NEFES EGZERSİZLERİ OLDUKÇA ÖNEMLİ
“Peki, normal doğuma ruhen hazırlanmak ve kendimizi cesaretlendirmek için neler yapabiliriz?” sorusuna yanıt veren Ayşe Öner, “Öncelikle mutlaka ön yargılarımızdan kurtuluyoruz sevgili anne adayları. Kötü hikayelere kulaklarımızı tıkamayı 9 ay boyunca başarmak gerektiğini unutmayalım. Beslenme alışkanlıklarımızı tekrar gözden geçirmemiz; hem psikolojik, hem de fiziksel açıdan bizim için oldukça önemli. Sebze, meyve, tahıl grupları, et, balık, tavuk gibi tüketmemiz gereken gıdalar dengeli bir şekilde menülerimize eklemeyi ihmal etmeyelim. İyi beslenen ve bilinen risklerden sakınan kadınlarda, gebelikleri süresince ve doğumda çok az komplikasyon görülmekte ve bu kadınlar dünyaya sağlıklı bebekler getirmektedirler” diye konuştu.

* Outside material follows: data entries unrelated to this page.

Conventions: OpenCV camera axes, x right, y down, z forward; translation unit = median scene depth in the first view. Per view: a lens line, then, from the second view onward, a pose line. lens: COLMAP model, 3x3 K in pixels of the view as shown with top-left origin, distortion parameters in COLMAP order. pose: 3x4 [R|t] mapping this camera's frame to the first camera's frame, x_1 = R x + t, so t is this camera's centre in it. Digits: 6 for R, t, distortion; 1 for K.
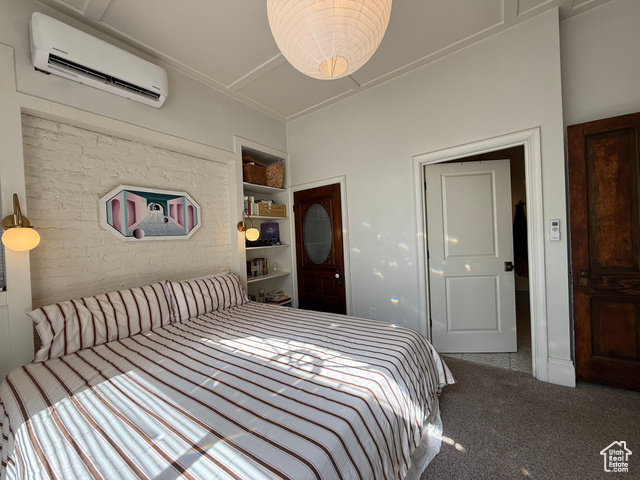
lens RADIAL K [[253.2, 0, 320.0], [0, 253.2, 240.0], [0, 0, 1]] dist [0.001513, 0.000208]
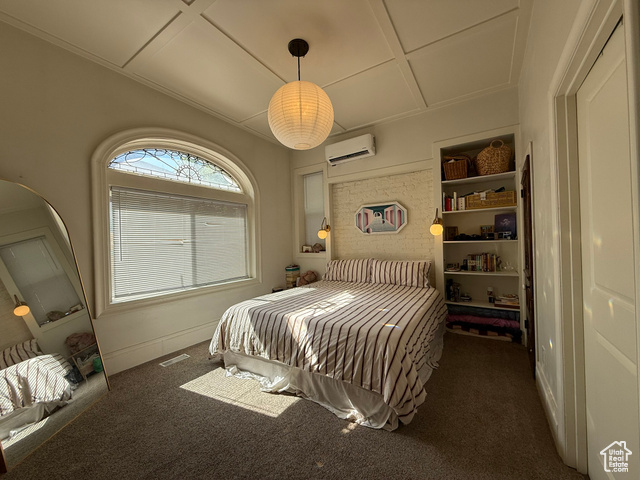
lens RADIAL K [[253.2, 0, 320.0], [0, 253.2, 240.0], [0, 0, 1]] dist [0.001513, 0.000208]
pose [[0.058017, 0.041756, -0.997442, 0.963678], [0.015872, 0.998960, 0.042743, -0.037590], [0.998189, -0.018312, 0.057294, 0.503696]]
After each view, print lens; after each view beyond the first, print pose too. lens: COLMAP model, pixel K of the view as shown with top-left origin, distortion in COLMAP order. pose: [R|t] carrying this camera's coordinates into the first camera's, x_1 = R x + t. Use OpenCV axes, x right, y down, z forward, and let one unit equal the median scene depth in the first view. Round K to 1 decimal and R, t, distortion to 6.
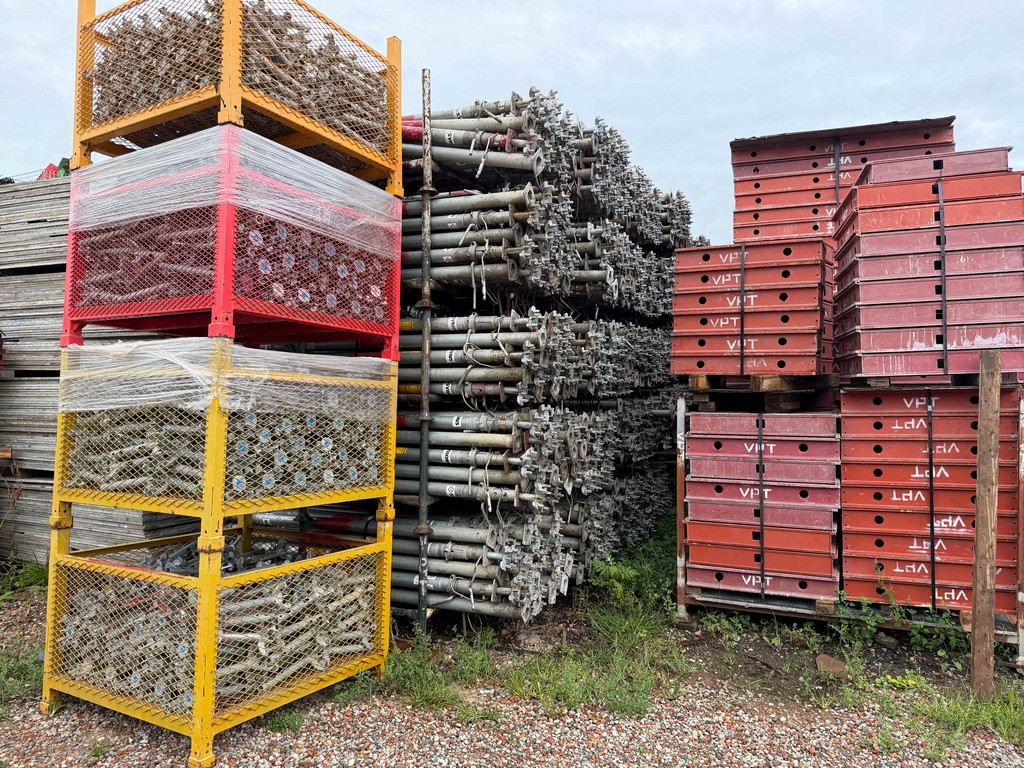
lens RADIAL K [[711.6, 0, 514.8], [0, 711.6, 372.7], [0, 0, 1]] dist [0.072875, -0.078472]
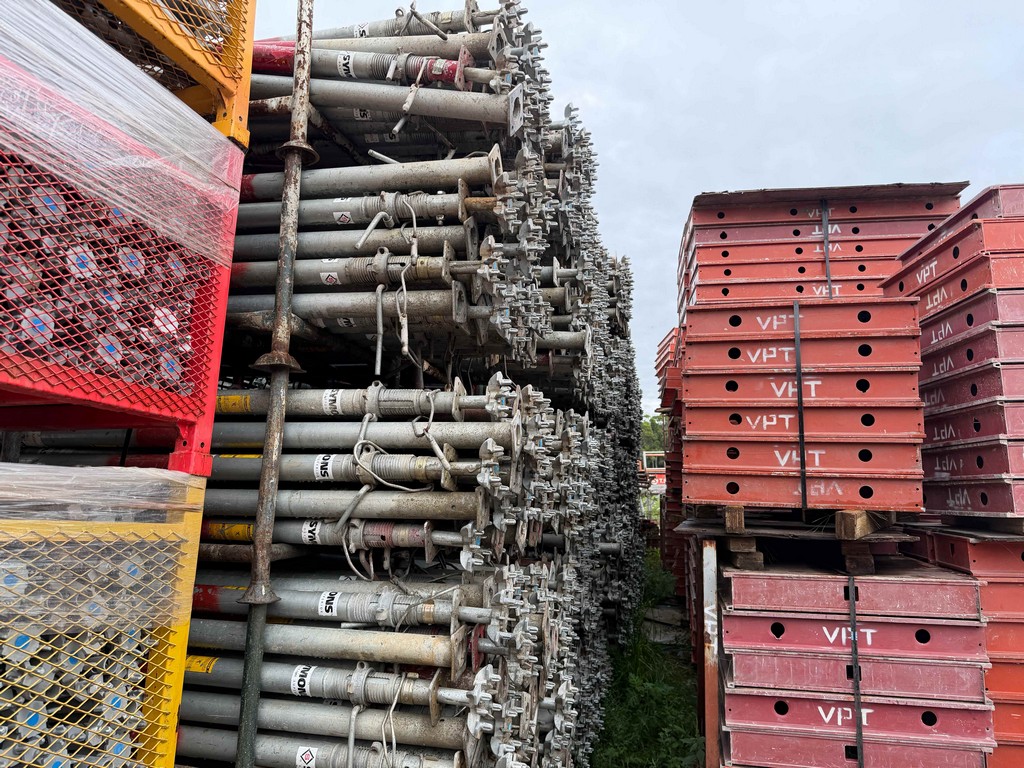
lens RADIAL K [[711.6, 0, 514.8], [0, 711.6, 372.7], [0, 0, 1]] dist [0.072875, -0.078472]
pose [[0.977833, 0.050453, 0.203218, -0.063898], [-0.020389, 0.988867, -0.147400, -0.016815], [-0.208393, 0.139989, 0.967975, 0.472583]]
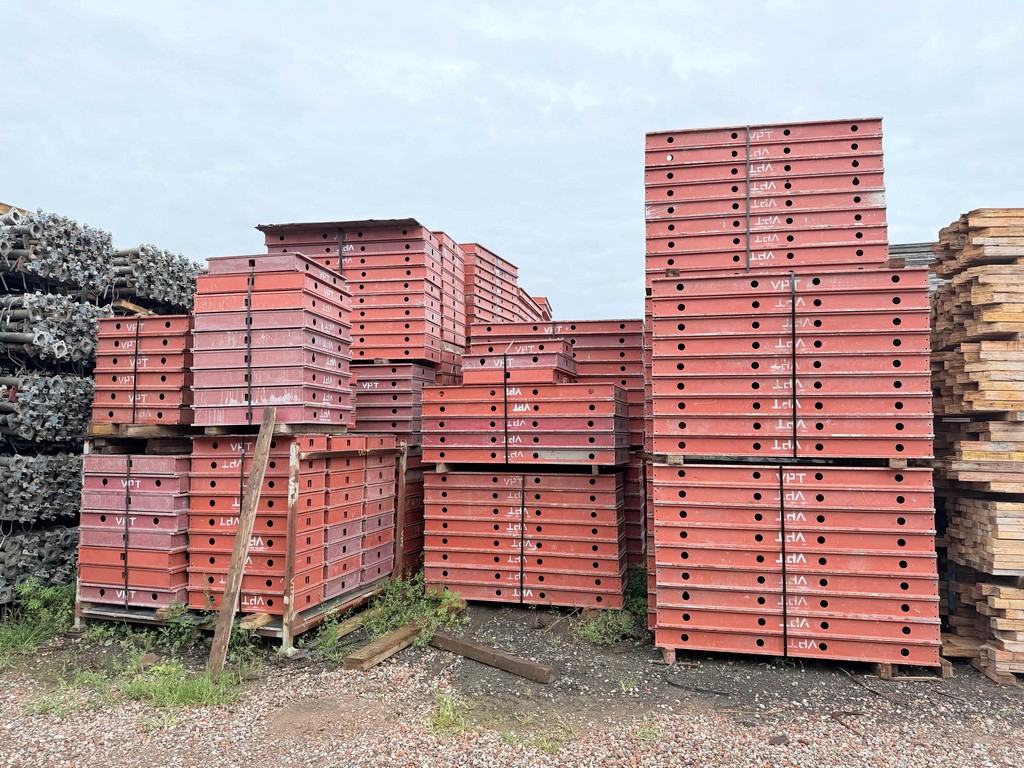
lens RADIAL K [[723.2, 0, 512.0], [0, 723.2, 384.0], [0, 0, 1]] dist [0.055397, -0.082109]
pose [[0.992197, 0.022256, 0.122679, 0.869342], [-0.015140, 0.998165, -0.058638, -0.001221], [-0.123759, 0.056323, 0.990713, -0.330940]]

Kaliteli nefesin önemine yer veren Öner, “Doğru nefes almak kendinize ve bebeğinize vereceğiniz en değerli hediyedir. Hamilelik sürecinde yaşanan fiziksel, metebolik ve ruhsal değişimlere uyum sağlamak için yapabileceğimiz en yararlı çalışmalar nefes egzersizleridir” dedi.
“DOĞUM SÜRESİNİ KISALTIR”
Hamilelik sırasında uygulanacak bazı fonksiyonel egzersizlerin, vücutta ortaya çıkan değişikliklere uyum sağlamayı kolaylaştıracağını kaydeden Öner, “Doğum sırasında gevşemeyi ve vücudu kullanmayı öğrenmiş olmak doğumu kolaylaştırır ve doğum süresini kısaltır. Meditasyon ve gevşeme çalışmalarında bebek ve anne arasındaki ilişkiyi derinleştirmek ve annenin ruhsal bedeniyle irtibata geçmesi sükunet içinde kalıp bebeği ve bedeni ile ilgili sezgileri alabilmesi ve bu sayede hamileliğin doğal süreçleri ile uyum içinde olmasını doğumun bir kutlama haline gelmesini sağlar. Eşiniz, partneriniz, sevgilinizle birlikte; hamileliğin süreçleri, doğum ve bebek bakımı hakkında daha fazla bilgilenmek, konu hakkında ilgili kitapları okumak, kurslara katılmak kendinizi bu sürecin getirilerine hazırlamak çok daha iyi hissetmenizi sağlayacaktır” cümlelerini kullandı.
“SAĞLIK, MUTLULUK VE NEŞEYLE…”
“Her ne kadar doğum ile ilgili teorik bilgileri basın aracılığıyla anlatıyor olsak da her doğumun kendine özgü ve benzersiz bir kişisel deneyim olduğunu unutmayın” sözlerine dikkati çeken Ayşe Öner, son olarak şunları söyledi: “Vücudunuz hamilelik boyunca kendini bu finale hazırlamaktadır. Ruhsal olarak da kendinizi hazır hissetmelisiniz. Bunun için özellikle doğuma yakın günlerde nefes egzersizlerini bolca tekrarlayın. Nefesiniz sezgilerinizi güçlendirecek, korkularınızla yüzleşerek onlardan kurtulma yollarını bulacak, doğum yolculuğunda bebeğinize ve size gereken oksijen ve enerjiyi verecek; böylece bebeğinizle sağlık, mutluluk ve neşeyle kucaklaşacaksınız.”